Dataset excerpts:
::::::

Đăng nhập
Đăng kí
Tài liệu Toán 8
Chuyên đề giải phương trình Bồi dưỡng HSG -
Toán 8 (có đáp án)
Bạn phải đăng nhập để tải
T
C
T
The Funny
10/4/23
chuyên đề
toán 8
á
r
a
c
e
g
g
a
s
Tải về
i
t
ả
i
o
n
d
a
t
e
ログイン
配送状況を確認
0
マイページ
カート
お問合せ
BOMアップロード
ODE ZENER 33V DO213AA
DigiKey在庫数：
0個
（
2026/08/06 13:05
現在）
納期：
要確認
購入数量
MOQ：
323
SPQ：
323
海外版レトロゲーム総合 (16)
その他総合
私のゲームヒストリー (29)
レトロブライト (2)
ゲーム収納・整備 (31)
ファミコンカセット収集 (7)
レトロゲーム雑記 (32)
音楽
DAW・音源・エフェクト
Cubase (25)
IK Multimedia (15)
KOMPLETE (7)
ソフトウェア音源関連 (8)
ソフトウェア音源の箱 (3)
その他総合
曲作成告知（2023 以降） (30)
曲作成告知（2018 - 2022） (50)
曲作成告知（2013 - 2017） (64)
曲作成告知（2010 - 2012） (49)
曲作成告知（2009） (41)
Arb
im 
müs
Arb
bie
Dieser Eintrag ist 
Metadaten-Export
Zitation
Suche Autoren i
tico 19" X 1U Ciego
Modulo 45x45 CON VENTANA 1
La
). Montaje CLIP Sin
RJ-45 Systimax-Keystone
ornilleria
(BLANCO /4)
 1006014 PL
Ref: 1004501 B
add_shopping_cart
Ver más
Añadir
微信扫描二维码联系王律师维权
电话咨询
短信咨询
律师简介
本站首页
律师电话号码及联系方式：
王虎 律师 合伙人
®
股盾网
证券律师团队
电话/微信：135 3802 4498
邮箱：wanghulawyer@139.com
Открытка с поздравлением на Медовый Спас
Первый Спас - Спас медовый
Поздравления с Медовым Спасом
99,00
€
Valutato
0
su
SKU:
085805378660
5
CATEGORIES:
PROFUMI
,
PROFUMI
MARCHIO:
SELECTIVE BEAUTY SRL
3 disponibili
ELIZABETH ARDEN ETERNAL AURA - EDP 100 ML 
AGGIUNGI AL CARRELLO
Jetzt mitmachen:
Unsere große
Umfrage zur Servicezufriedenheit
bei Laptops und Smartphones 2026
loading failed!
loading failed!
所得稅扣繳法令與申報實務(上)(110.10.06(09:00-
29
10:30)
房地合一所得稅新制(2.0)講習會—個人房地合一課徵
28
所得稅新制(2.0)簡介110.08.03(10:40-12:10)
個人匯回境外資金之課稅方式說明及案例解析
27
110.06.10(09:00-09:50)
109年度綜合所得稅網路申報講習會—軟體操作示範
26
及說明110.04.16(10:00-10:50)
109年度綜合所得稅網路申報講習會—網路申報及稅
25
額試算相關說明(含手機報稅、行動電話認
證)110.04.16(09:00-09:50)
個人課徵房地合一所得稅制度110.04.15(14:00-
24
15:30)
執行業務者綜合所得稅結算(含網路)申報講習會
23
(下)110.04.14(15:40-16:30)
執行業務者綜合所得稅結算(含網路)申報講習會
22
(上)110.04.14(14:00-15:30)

::::::

**Task objective**:
Filter the entries down to every line that contains the string "曲作成告知". Treat matches as case-sensitive.

**Answer section**:
曲作成告知（2023 以降） (30)
曲作成告知（2018 - 2022） (50)
曲作成告知（2013 - 2017） (64)
曲作成告知（2010 - 2012） (49)
曲作成告知（2009） (41)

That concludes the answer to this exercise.